My point is I’ve been asked that question on Sling Blade and this movie, the question about choosing the role for myself. Your answer makes sense to me. But these other people are like, they’re insinuating, “Hmmm, made yourself a pretty juicy role there, didn’t ya?” It’s like, Well, goddammit, I wrote the fucking thing, I can do whatever I want to do. None of these other actors wrote the thing. I did. I’m known as an actor. I act in movies all the time. So if I didn’t direct it, they would never bring that up.
Anyway, I wrote the character that I wanted to play. So I didn’t, like, three weeks later go, “Hmmm, maybe … maybe Jack Black should play this.” You know what I mean? You get inside a character like that, and that’s not an easy character to explain to another actor. Even on the page, they wouldn’t read that character and automatically know what I was looking for. The other characters were pretty clearly drawn; you’ve seen guys like them before.
How was Robert Duvall involved?
I kinda know him so I wrote it specifically for him. The hard thing for him was really the part where his character does acid, ‘cause he’d never done drugs, so I told him a few stories.
A lot of the characters that you’ve played have had tics or OCD or phobias, and the character in this film seems like he has Asperger’s, the way he gets fixated on things and his direct way of talking. Do you think you’re drawn to these kinds of characters?
Well, I have extreme obsessive-compulsive disorder that I’ve had treatment for. I don’t retain what I read, yet I can speed read. And I’m also severely dyslexic, and I don’t see well. Like, I should have glasses on right now, but I can see you across the table, it’s not like I’d think you were like Claude Rains or something.
So if you see a through line, sometimes I do love playing those kinds of characters. For instance, in Bandits, this comedy I did with Cate Blanchett and Bruce Willis, I played a guy who had obsessive-compulsive disorder and phobias, and I brought some of mine to the table for it. But in other movies where I seem to have these problems, I may be having a day in real life where my stuff is a little worse than it is on other days — and that might just come across.

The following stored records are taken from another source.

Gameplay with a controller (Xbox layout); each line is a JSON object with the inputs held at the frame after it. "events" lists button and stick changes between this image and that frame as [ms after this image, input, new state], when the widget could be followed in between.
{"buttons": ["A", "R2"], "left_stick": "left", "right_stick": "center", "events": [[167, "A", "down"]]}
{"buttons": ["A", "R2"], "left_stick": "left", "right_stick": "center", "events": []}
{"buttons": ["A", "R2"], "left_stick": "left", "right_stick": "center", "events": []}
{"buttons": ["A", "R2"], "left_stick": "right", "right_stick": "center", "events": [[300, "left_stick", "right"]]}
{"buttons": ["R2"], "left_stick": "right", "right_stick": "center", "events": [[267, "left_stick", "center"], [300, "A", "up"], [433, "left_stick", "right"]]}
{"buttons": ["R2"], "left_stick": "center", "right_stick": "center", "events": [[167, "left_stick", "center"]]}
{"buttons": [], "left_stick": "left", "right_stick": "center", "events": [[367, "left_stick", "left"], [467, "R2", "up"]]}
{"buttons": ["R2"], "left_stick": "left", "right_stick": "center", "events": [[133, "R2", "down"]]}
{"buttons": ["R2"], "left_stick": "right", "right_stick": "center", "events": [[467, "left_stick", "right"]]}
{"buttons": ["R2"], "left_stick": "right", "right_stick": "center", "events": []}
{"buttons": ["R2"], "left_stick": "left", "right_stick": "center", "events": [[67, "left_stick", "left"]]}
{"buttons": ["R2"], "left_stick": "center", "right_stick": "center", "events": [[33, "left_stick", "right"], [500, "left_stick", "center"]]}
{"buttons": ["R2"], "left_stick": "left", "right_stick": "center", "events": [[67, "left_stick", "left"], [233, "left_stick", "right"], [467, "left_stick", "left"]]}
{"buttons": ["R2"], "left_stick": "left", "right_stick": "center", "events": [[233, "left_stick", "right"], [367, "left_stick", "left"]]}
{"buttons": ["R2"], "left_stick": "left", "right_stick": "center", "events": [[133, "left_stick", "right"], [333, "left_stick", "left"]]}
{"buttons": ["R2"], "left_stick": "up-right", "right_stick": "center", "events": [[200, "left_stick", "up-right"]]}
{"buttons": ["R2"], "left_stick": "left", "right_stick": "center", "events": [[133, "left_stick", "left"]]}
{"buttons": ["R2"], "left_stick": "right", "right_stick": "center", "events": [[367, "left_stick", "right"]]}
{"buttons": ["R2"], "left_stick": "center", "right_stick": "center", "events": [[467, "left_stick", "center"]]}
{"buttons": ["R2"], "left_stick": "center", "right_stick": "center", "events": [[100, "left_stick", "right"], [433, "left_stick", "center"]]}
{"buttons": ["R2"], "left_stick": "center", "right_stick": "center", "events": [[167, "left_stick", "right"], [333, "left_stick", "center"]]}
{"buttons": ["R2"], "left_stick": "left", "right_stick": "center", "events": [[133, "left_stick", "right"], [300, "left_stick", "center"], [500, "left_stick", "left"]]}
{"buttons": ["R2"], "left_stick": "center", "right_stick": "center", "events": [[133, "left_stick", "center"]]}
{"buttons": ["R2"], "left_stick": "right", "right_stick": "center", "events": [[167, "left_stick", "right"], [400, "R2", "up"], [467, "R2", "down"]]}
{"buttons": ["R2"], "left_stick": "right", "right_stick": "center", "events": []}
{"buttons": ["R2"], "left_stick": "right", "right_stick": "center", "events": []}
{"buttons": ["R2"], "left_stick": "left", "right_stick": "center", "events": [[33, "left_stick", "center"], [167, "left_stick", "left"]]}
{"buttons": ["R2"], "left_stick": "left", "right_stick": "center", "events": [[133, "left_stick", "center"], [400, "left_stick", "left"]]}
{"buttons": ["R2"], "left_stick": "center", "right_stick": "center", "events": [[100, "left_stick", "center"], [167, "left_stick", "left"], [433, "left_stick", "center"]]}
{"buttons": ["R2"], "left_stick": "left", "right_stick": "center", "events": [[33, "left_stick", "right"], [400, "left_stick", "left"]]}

* UPDATE: The author of the original Variety report, Gregg Goldstein, tells Vulture that And Then We Drove producer Alexander Rodnyansky has confirmed on the record that when Thornton originally laid out the story for the film, the actor/writer/director said that it was partly based on his relationship with Jolie. Goldstein has updated his original story to include Rodnyansky’s quote, which was not in the original post. Goldstein also notes that neither Thornton nor any of his representatives requested that Variety correct the story.